= USING THE INFORMATION =
A: In the account of the failed Yocto fetch, which recipe's do_fetch task failed?
B: Carry on the account of the failed Yocto fetch from the point where it stops.

= DOCUMENT SEGMENT =
◇ ◇ ◇ ◇ ◇ ◇ ◇

Just before the holiday, I was working on a Yocto-based distribution for a Raspberry Pi. I’ve been using the gadget to stream music to my stereo over Bluetooth. I’d just finished pulling a bunch of junk out of the image when, to my disappointment, the do_fetch task for linux-raspberrypi failed. So, I tried again, and it failed again. I had been able to fetch successfully not twenty minutes earlier. Inspecting the log, it looks like git index-pack generated an invalid index file for one of the received pack archives:

...
Receiving objects: 100% (74709/74709), 26.56 MiB | 7.52 MiB/s, done.
fatal: local object e0a447351623bfa2df5a7e7429e1479826bc9a7a is corrupt
fatal: fetch-pack: invalid index-pack output

I’m not fluent in git internals, so at the time, this meant nothing to me. My immediate suspicion was a network error. I’ve seen repeatable problems with git clone magically disappear after Europe goes to sleep in the past, so I assumed this was another such fluke. It was already late by this time, so I went to bed.

◇ ◇ ◇ ◇ ◇ ◇ ◇

= COLLECTED DATA =
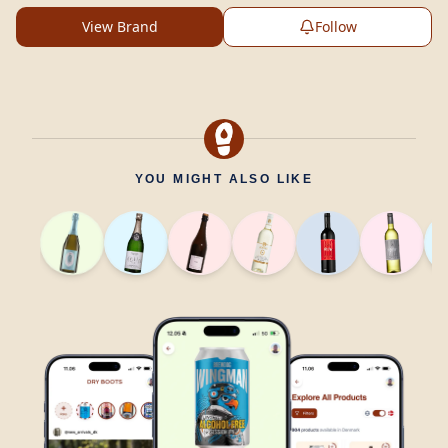
View Brand
Follow
YOU MIGHT ALSO LIKE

◇ ◇ ◇ ◇ ◇ ◇ ◇

= RESPONSES BY ITEM NUMBER =
A: linux-raspberrypi

B:
As you might imagine, it did not resolve itself in the morning. I tried setting BB_SHALLOW_CLONE and BB_SHALLOW_CLONE_DEPTH in my kas file to see if I could work around the issue by trying to minimize data transfer. No such luck. Strangely, I had not seen this with any other repository in my distro.

I tried the clone manually–the same branch, from the same GitHub repository. Here, I was able to get through a shallow clone, but trying to deepen the clone with git fetch --unshallow produced the same errors as were in the BitBake log.

So, I scripted an interaction to incrementally deepen the clone, to see how far I could get:

$ while true; do git fetch --deepen=1; done

This worked for a little while, until I got to a region of the history that retrying wouldn’t seem to get through. It wasn’t a terribly large transaction, only about 50 MiB. It gets more interesting, though–the error message isn’t consistent. There are a few patterns that I could pull out, in addition to the one shown above:

Receiving objects: 100% (130810/130810), 48.85 MiB | 7.40 MiB/s, done.
fatal: SHA1 COLLISION FOUND WITH c8fdd0d03907f9d11d2080ec77d94add9f144916 !
fatal: fetch-pack: invalid index-pack output
Receiving objects: 100% (130810/130810), 48.85 MiB | 8.33 MiB/s, done.
error: inflate: data stream error (incorrect data check)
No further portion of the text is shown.